On Friday evening 8 October the Holburne Museum will announce the winner of the Holburne Portrait Prize exhibition 2010. The winner will receive a £5,000 prize commission to paint a portrait for the Holburne’s permanent art collection.

Thirty three artists from sixty five in the south west were selected for the exhibition and this year’s winner will be decided by a distinguished panel which comprises the artist Rose Hilton, actress Stephanie Cole, and gallery owner Will Darby.

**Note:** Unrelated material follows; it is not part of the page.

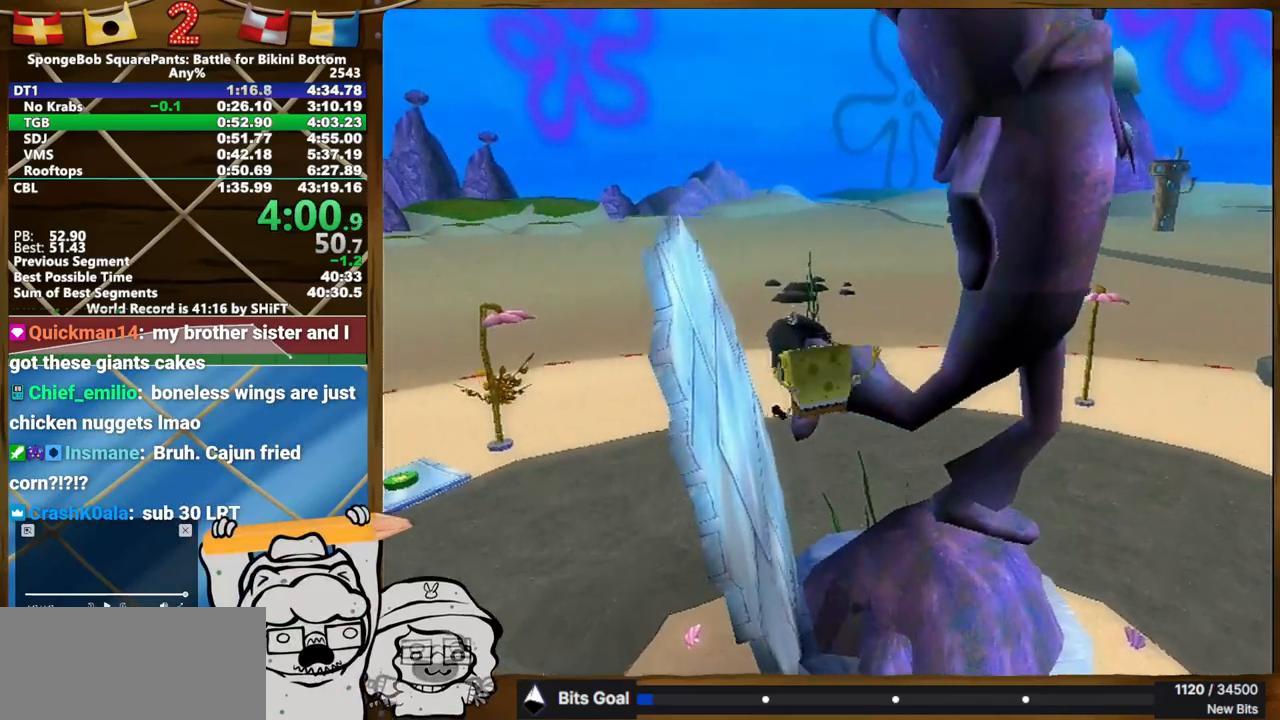
{"buttons": [], "left_stick": "left", "right_stick": "center", "button_events": []}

Painter Rose Hilton’s work is most closely associated with the St Ives School and her career spans almost six decades. Stephanie Cole is renowned for her roles from Tenko to Talking Heads and most recently Doc Martin. She is a passionate advocate for the arts and has been recognised for her work for Age Concern and mental health charity Rethink. Will Derby’s London gallery, Browse and Derby, has a long standing association with figurative painting.

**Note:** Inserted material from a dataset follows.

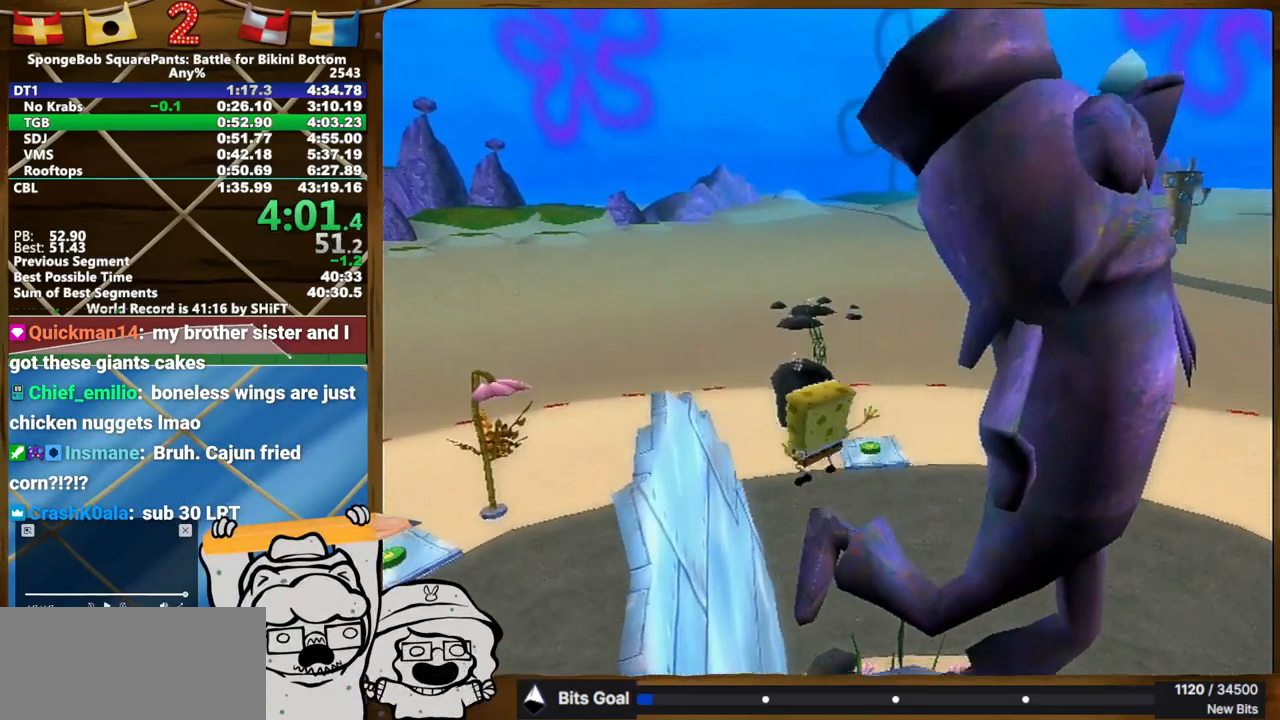
{"buttons": [], "left_stick": "down-right", "right_stick": "center", "button_events": []}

The Holburne’s Director, Alexander Sturgis comments that, “Even with such a breadth of experience our panel of judges will really have their work cut out for them. The standard is extraordinarily high and it has been the Holburne’s pleasure to be able to showcase such talent from our region.”

In addition to the prize commission two nominal awards will also be given for the portraits that have received the most votes from the public during the exhibition. Over 1,000 people have participated in The People’s Prize which will be awarded in two categories. First, for the artist who has received the most votes cast by visitors to the gallery and second, to the artist who has received the most votes online with the Bath Chronicle. Voting closes at 3.30pm Friday 8 October.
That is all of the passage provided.